26th Lieutenant Governor of Nova Scotia
- In office December 23, 1978 – February 1, 1984
- Monarch: Elizabeth II
- Governors General: Jules Léger Edward Schreyer
- Premier: John Buchanan
- Preceded by: Clarence Gosse
- Succeeded by: Alan Abraham

Personal details
- Born: March 3, 1911 Lawrencetown, Nova Scotia
- Died: June 11, 2001 (aged 90) Halifax, Nova Scotia
- Spouse: Nell Margaret Potter
- Profession: Businessman

= John Elvin Shaffner =

Canadian politician (1911–2001)

John Elvin Shaffner (March 3, 1911 - June 11, 2001) was a businessman and political figure in Nova Scotia. He served as the 26th Lieutenant Governor of Nova Scotia from 1978 to 1984. His surname also appears as Schaffner in some sources.

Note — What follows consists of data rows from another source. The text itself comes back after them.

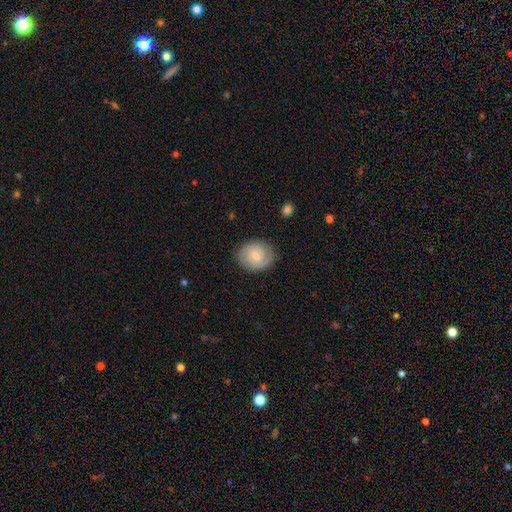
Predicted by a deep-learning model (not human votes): Smooth or featured: featured or disk — 62% (smooth — 31%)
Edge-on disk: no — 97% (yes — 3%)
Bar: no — 54% (weak — 40%)
Spiral arms: yes — 90% (no — 10%)
Spiral winding: tight — 64% (medium — 29%)
Spiral arm count: 2 — 70% (can't tell — 15%)
Bulge size: moderate — 48% (small — 46%)
Merging: none — 83% (minor disturbance — 13%)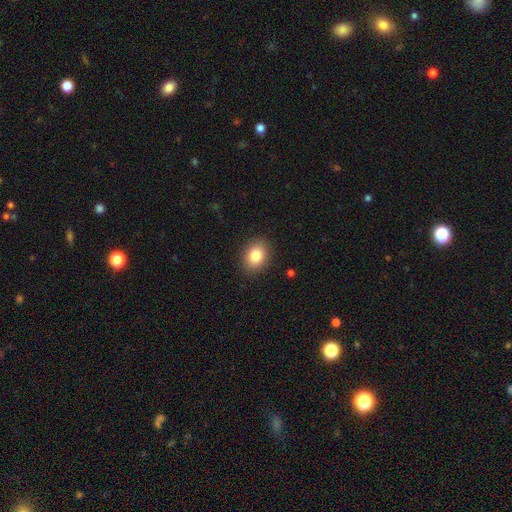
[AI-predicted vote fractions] This appears to be a smooth galaxy with no disk features (84%) that is in between round and cigar-shaped (64%). Merging: none (89%).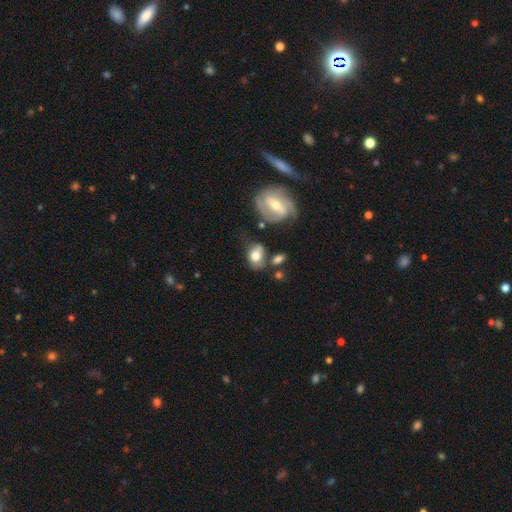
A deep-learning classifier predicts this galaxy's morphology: Smooth or featured? smooth (62%)
How rounded? in between (66%)
Merging? none (46%)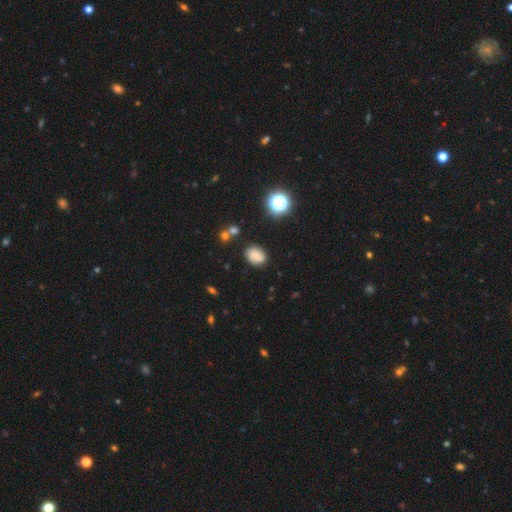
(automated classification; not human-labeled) Overall: smooth (64%). How rounded: in between (59%; round 40%). Merging: none (77%).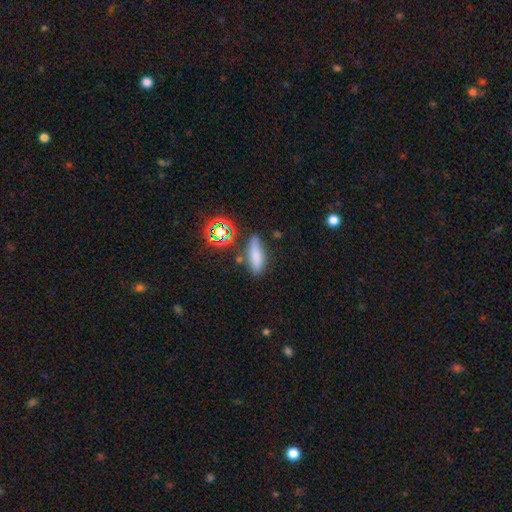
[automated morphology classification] smooth-or-featured: smooth: 74% | star or artifact: 15% | featured or disk: 11%
  how-rounded: in between: 48% | cigar-shaped: 46% | round: 6%
  merging: none: 72% | minor disturbance: 16% | merger: 7% | major disturbance: 5%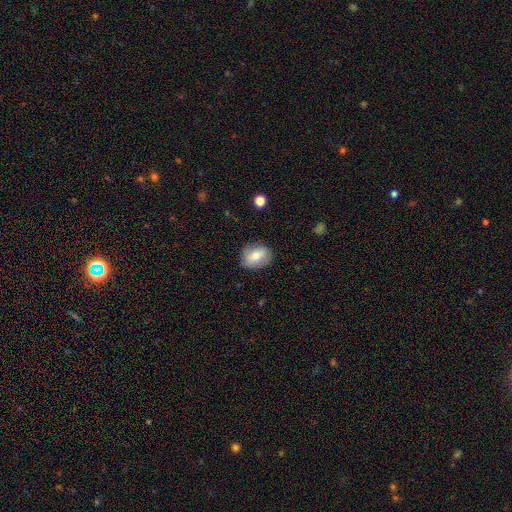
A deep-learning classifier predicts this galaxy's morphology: smooth-or-featured: smooth: 68% | featured or disk: 24% | star or artifact: 8%
  how-rounded: in between: 64% | round: 35% | cigar-shaped: 2%
  merging: none: 79% | minor disturbance: 15% | major disturbance: 4% | merger: 1%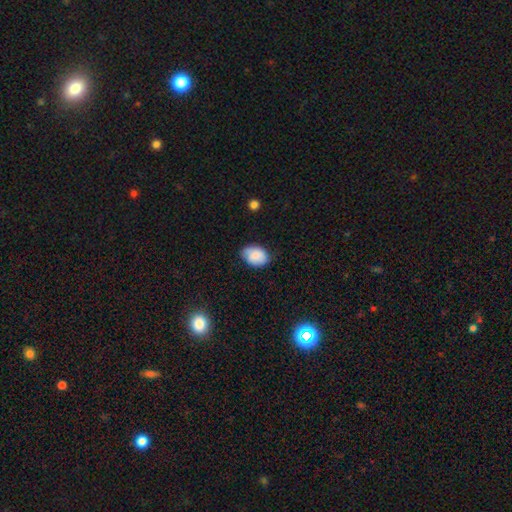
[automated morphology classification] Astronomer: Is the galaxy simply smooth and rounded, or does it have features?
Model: smooth — 80%.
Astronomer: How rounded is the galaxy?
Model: in between — 76%.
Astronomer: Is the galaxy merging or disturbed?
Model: none — 71%.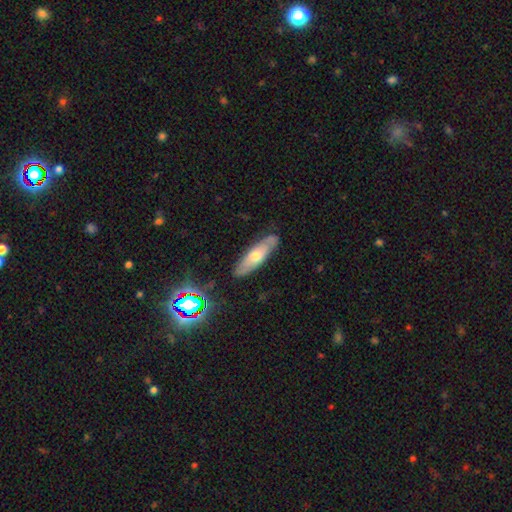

He was born in Lawrencetown, Nova Scotia and was educated there, at Acadia University and at the Bentley School of Accounting and Finance in Boston. In 1936, he married Nell Margaret Potter (she died 30 September 2010). Shaffner worked as a chartered accountant for several years. Later, he was president of 7 Up Maritimes Ltd. and M.W. Graves & Company. He also served on the board of governors for Acadia University. He served as agent-general for Nova Scotia in the United Kingdom and Europe from 1973 to 1976. Shaffner died at the age of 90 in 2001.